Yin Tianyu reprit la bouteille d'un geste brusque : « Qu'est-ce que tu en sais ? C'est du gin hollandais. Ne gaspille pas mon bon vin et ne fais pas semblant d'être un ami fidèle. Tu profites de moi. »

«

C’est cher

?

» Ma question fétiche m’a échappé sans que je m’en rende compte. J’ai savouré le goût de ce «

bon vin

», mais il n’était pas aussi bon que le vin de baies de goji que le père d’Ah Lian brassait lui-même.
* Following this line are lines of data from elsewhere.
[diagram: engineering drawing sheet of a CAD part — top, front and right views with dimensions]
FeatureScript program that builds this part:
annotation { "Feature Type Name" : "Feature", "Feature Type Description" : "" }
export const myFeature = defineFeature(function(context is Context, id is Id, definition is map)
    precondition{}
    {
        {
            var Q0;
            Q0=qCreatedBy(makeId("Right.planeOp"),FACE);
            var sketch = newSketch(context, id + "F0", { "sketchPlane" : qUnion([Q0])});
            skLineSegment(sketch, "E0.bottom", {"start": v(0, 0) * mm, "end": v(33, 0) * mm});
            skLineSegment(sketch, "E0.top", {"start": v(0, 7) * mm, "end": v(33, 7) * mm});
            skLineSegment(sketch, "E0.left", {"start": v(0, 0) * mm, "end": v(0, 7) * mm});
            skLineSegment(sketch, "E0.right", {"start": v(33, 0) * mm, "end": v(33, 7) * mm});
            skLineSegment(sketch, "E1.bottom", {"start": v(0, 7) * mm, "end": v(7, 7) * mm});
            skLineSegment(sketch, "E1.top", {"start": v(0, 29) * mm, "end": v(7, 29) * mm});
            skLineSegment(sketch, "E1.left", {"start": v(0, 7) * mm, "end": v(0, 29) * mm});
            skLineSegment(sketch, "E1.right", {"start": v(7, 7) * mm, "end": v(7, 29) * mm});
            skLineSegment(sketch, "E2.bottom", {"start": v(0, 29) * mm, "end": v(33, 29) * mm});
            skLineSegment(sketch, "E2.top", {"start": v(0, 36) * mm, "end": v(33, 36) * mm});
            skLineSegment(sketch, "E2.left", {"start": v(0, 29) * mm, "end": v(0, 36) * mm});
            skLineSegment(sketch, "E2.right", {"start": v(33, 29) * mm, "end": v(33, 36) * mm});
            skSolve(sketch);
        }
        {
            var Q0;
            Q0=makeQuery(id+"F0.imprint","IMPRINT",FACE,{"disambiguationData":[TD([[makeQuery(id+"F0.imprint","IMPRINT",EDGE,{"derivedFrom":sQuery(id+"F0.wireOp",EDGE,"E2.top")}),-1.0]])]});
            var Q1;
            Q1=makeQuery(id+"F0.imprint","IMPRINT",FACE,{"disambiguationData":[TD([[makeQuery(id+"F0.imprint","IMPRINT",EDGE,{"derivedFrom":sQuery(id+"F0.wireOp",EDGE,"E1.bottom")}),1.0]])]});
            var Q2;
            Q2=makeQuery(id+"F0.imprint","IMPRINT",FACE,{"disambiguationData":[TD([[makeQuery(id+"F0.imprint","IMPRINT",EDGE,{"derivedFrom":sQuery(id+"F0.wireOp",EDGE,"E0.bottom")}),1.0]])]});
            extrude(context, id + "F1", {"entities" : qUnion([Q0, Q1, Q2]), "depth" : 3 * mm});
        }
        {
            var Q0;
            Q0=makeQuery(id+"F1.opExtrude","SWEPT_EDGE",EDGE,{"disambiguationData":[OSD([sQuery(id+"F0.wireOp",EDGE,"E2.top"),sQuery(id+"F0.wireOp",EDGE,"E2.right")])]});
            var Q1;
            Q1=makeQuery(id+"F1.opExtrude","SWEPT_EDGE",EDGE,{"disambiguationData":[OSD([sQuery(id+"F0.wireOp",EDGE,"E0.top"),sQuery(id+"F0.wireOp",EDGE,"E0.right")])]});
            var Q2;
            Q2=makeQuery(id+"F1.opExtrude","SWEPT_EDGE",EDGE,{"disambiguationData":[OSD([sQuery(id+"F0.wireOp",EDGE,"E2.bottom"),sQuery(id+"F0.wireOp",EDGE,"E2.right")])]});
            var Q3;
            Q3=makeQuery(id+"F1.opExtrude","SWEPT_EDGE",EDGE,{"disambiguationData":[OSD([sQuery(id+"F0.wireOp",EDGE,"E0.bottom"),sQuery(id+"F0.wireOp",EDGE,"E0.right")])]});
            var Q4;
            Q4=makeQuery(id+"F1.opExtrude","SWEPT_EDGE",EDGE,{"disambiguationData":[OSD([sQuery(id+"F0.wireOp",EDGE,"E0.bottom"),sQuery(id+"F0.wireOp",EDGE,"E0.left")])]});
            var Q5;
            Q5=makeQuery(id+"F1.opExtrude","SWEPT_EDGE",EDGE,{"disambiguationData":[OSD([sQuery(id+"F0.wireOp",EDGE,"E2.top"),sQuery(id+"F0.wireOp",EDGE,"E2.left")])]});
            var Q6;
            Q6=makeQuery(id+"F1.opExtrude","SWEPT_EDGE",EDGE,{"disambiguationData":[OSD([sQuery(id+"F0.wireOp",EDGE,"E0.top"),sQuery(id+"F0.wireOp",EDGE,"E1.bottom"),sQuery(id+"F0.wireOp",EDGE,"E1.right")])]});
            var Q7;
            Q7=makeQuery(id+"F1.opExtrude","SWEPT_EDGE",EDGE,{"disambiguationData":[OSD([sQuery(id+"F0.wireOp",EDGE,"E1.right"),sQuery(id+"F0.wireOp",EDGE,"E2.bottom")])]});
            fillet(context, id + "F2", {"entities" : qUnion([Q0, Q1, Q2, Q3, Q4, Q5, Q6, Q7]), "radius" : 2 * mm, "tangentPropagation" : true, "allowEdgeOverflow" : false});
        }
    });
Yin Tianyu m'a donné un prix, et je n'ai pas pu m'empêcher de pincer les lèvres : « Ce n'est pas trop cher. Je pensais gaspiller votre argent. »

«

Un bon vin, c'est comme une belle antiquité

; ce n'est pas une question de prix, mais de goût, tu vois

?

» Yin Tianyu avait rarement l'occasion de me faire la leçon, et son expression était très satisfaite

: «

Alors, où vas-tu ensuite

?

»

Je sentais que je lui devais beaucoup, alors cette fois-ci j'ai répondu honnêtement : « Je retourne à Guangzhou pour mettre en œuvre mon tout nouveau plan pour gagner de l'argent. »

« Quel est ce grand plan pour gagner de l'argent ? »

« Je souhaite créer un site web de livraison de fleurs, où tous mes membres en ligne pourront commander des fleurs aussi facilement que du lait ou des journaux : fraîches, bon marché et garanties d'être renouvelées quotidiennement. »

« Ah, commander des fleurs comme on commande du lait et des journaux ? Voilà une idée originale ! » DIDO s'approcha avec une boisson à la couleur étrange, juste à temps pour entendre ma dernière phrase, et ne put s'empêcher d'intervenir.